Starting at the line that has "Across all series, what" and stopping after the line that has "Combined, do Middleborough", express those lines of the data below as a JSON list of strings, one string per line with blank lines omitted. Include nothing outside that range.

§ Source material
====

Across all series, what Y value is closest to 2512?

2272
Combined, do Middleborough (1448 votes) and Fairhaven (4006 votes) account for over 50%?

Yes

====

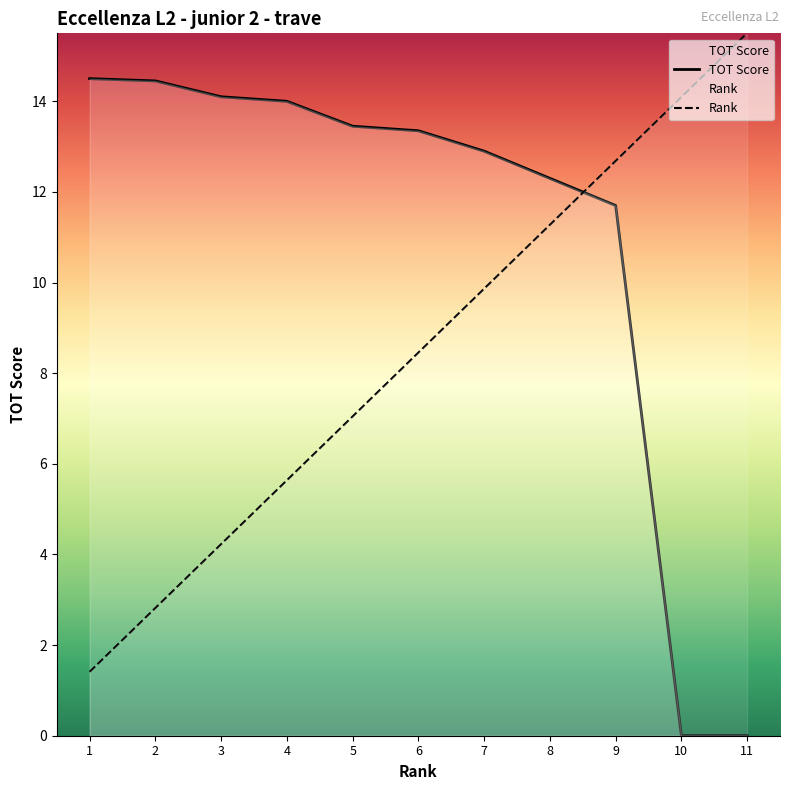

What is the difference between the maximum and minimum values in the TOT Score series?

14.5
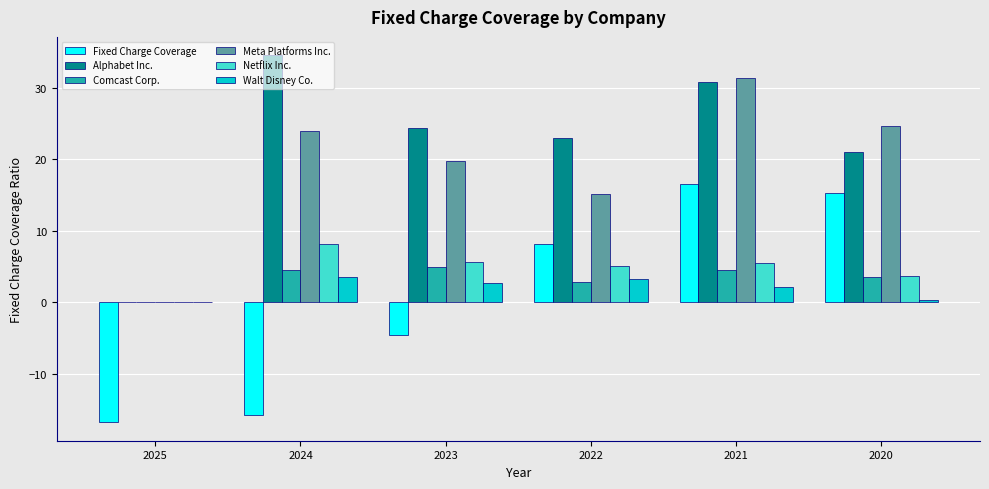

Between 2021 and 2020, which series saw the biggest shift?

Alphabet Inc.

====

§ Exercise response
[
  "Across all series, what Y value is closest to 2512?",
  "2272",
  "Combined, do Middleborough (1448 votes) and Fairhaven (4006 votes) account for over 50%?"
]